Fakat zikir, fikir, şükür ile özetlenen ve R.Nurda anlatılan, bir kısmını bu ve eski yazılarımda anlatmaya çalıştığım bütün buna benzer vazifeleri yapmak şartları, muhakkak yerine getirilmelidir. Hatta yemeyip, içmeyip bir nevi Allah’ın ikramını reddederek yaşamalarına rağmen, yine de bu yukarıda anlatılmaya çalışanları, mümin olarak yerine getiremeyebilirler. Çok dikkat etmeliyiz. Her an O’nu düşünebilmeli, şifayı, korumayı, rızkı ve her şeyi O’nun verdiğini hiç aklımızdan çıkarmamalıyız. Hatta bu manaları anladığımızı,düşündüğümüzü besmeleyle, Elhamdülillahla, her davranışımızda Sünnete uyarak ifade etmeye çalışmalıyız. O zaman ayni zamanda Gavs-ı Azamın (KS) anlatmaya çalıştığı, BSN.’nin daha sarîh olarak bu asrın kurtlu insanlarına hediye ettiği Kur’anî, ama yeni ve orijinal bu tarzı uygulamış oluruz.

Bu tenkitleri yazan arkadaşlarımın bu ve diğer yazılarımı ve tabi ki R.Nurların bu konularını tekrar dikkatlice ve akıllı bir ekiple okumalarını tavsiye ediyorum.. Hak verirsiniz ki konuların tamamını burada anlatmak mümkün olmuyor. Ben de tekrar tekrar okumaya, “Netice-i hayatımız, sebeb-i saadetimiz, vazife-i fıtratımız olan”, R.Nurları, ekip halinde tetkik etmeye devam edeceğim. Eğer farklı manalar idrak edersem tükürdüğümü yalamaya hazırım. Hakkınızı helal etmenizi rica ederek başka yazılarda buluşmak temennisiyle doğru bir İslami anlayış ve saadet-i dareynler temenni ederim .
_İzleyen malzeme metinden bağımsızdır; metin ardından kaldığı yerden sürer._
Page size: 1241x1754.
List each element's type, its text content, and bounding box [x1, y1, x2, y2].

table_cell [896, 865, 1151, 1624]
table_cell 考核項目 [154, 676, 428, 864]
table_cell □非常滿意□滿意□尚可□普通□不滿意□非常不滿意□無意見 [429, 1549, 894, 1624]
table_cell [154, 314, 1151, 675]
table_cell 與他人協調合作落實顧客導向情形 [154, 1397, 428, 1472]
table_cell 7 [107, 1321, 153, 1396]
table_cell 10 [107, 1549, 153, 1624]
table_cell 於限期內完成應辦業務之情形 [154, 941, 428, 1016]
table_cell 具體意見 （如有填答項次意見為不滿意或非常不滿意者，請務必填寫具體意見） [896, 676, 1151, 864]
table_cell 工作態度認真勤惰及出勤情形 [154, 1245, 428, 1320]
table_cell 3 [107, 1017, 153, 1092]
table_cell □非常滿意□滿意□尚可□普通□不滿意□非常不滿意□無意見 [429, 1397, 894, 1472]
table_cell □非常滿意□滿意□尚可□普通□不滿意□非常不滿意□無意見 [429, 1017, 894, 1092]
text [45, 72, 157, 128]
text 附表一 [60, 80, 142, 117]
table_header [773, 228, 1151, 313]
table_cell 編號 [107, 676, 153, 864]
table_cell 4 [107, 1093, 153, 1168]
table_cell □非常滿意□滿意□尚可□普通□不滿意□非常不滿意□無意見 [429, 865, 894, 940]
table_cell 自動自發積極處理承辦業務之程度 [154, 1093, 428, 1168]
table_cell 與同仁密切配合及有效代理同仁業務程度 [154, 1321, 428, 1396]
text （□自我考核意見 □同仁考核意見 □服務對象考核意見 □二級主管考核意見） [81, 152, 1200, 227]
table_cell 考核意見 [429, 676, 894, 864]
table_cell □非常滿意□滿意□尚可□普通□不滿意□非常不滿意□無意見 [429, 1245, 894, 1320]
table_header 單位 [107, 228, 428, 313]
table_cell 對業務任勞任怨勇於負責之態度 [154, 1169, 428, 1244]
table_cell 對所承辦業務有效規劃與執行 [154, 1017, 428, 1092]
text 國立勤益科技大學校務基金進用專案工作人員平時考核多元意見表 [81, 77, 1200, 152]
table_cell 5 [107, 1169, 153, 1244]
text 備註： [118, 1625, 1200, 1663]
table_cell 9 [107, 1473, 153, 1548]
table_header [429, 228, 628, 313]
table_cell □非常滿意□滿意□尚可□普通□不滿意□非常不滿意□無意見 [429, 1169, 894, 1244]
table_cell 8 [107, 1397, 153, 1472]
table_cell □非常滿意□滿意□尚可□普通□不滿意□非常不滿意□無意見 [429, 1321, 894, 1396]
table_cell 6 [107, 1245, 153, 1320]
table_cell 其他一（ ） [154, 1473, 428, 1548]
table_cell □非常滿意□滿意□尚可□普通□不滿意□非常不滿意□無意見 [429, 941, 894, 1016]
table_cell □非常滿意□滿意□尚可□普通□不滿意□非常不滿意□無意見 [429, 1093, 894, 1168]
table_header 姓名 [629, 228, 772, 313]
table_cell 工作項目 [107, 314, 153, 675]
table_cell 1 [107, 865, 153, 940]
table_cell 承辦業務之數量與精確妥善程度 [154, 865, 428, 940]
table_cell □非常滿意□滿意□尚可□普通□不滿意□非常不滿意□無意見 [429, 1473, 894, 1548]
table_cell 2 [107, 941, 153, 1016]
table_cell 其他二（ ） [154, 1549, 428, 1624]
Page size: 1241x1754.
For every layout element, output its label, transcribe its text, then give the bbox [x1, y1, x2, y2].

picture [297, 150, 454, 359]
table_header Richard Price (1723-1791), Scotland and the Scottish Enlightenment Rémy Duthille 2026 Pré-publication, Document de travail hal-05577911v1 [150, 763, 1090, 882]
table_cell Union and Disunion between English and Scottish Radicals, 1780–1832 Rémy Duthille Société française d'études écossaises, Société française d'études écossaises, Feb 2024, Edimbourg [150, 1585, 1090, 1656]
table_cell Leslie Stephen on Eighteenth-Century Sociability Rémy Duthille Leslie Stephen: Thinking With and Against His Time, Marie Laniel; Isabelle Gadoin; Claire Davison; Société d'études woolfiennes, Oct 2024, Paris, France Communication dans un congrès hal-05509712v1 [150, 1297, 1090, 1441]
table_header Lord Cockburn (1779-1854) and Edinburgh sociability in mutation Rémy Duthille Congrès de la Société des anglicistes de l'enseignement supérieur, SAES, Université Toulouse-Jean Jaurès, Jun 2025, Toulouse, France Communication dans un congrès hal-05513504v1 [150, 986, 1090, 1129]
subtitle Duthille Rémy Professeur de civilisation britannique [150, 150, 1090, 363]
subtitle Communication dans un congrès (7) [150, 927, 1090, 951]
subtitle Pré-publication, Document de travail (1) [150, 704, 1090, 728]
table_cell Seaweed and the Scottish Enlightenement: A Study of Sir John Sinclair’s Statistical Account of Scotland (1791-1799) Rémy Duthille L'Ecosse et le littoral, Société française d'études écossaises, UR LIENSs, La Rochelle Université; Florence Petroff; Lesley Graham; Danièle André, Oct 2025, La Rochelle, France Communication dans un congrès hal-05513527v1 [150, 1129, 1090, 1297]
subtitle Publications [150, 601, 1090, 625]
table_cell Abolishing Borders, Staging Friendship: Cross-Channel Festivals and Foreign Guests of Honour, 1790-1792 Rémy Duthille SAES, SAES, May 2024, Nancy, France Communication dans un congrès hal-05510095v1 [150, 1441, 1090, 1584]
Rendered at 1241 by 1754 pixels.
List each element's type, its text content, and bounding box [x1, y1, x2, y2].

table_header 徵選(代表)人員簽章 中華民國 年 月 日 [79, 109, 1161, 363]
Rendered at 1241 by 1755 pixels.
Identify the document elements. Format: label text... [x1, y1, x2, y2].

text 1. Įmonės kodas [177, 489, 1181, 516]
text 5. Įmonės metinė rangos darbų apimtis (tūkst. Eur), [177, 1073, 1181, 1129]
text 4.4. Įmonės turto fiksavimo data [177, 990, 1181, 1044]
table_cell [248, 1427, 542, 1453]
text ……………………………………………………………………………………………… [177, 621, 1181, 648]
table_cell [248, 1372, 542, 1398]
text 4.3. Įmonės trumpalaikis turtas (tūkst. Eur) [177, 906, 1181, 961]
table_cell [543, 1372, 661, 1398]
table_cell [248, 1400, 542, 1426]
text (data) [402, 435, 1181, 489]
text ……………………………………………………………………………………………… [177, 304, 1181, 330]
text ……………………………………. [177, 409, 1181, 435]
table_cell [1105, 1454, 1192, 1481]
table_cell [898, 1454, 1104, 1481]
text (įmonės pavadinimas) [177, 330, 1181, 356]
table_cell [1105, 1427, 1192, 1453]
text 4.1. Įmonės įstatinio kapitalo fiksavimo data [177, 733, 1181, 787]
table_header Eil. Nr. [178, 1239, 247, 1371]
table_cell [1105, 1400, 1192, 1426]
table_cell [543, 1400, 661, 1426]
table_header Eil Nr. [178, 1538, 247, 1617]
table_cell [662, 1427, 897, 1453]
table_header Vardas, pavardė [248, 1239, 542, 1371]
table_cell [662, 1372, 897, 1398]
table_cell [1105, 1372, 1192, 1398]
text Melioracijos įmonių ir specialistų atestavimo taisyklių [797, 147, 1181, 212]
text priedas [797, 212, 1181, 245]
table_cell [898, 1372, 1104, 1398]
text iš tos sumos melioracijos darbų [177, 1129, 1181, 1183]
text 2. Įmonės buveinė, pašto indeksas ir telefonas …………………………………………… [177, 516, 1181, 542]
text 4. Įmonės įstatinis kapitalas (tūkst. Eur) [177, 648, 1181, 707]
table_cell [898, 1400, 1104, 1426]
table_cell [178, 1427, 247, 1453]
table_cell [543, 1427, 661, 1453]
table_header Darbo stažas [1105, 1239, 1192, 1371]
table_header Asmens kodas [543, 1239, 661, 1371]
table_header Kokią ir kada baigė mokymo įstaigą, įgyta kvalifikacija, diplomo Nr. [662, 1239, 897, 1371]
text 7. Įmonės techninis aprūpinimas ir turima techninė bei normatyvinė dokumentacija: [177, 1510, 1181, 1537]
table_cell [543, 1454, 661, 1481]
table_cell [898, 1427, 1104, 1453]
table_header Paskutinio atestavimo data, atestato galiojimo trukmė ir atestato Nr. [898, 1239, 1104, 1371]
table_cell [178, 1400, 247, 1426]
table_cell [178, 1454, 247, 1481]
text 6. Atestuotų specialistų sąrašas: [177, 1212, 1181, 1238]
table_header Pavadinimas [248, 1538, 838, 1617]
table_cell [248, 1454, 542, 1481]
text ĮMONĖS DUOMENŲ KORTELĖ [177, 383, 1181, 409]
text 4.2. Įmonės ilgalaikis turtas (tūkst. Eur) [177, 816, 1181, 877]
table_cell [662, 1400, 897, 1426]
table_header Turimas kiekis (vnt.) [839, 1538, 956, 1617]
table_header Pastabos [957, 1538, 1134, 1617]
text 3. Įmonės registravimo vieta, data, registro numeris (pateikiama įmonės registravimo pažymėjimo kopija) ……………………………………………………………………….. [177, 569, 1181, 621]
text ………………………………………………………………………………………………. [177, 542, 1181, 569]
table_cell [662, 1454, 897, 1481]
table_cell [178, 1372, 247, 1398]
Netice olarak; dünyanın, dünya nimetlerinin, fani lezaizinin terk edilmesiyle ilgili olarak, R.Nurlardan :

1. Onların, hayatımızın asıl hedefi olmaması;

2. Kalben onlara meyledilmemesi, bağlanılmaması;

3. Onların kesben değil, kalben terk edilmesi;

4. Kimin tarafından verildiklerinin muhakkak bilinmesi;

5. Bütün nimetler için O’na şükredilip teşekkür edilmesi, iktisatla kullanılması;

6. Sadece helal olanlarla muhatap olunması ;

7. Onlar yüzünden, asli vazifelerimizin terk edilmemesi, aksatılmaması;

8. Başkaların, bilhassa muhtaçların imrendirilmemesi, tahrik edilmemesi;

9. Bütün, lezzetlerden; onları veren Allah’a gidilip, onların O’nun hesabına sevilmesi;

10. Dünya ve mahlûkatının, mânâ-yı harfiyle sevilmesi, mânâ-yı ismiyle sevilmemesi;

11. Ruhumuzun cesedimize, kalbimizin nefsimize, aklımızın midemize hâkim kılınması ve lezzetlerin şükür için istenmesi .....ölçülerini çıkarmak doğru olacaktır..

Cenab-ı Hak, hepimize, Nurlu kitapların anlattığı İslâm’ı doğru anlamayı, doğru yaşamayı nasip etsin.

  25.08.2006

© 2021 karakalem.net, Halil Köprücüoğlu



© 2000-2021 Karakalem Yayıncılık Ltd. Şti.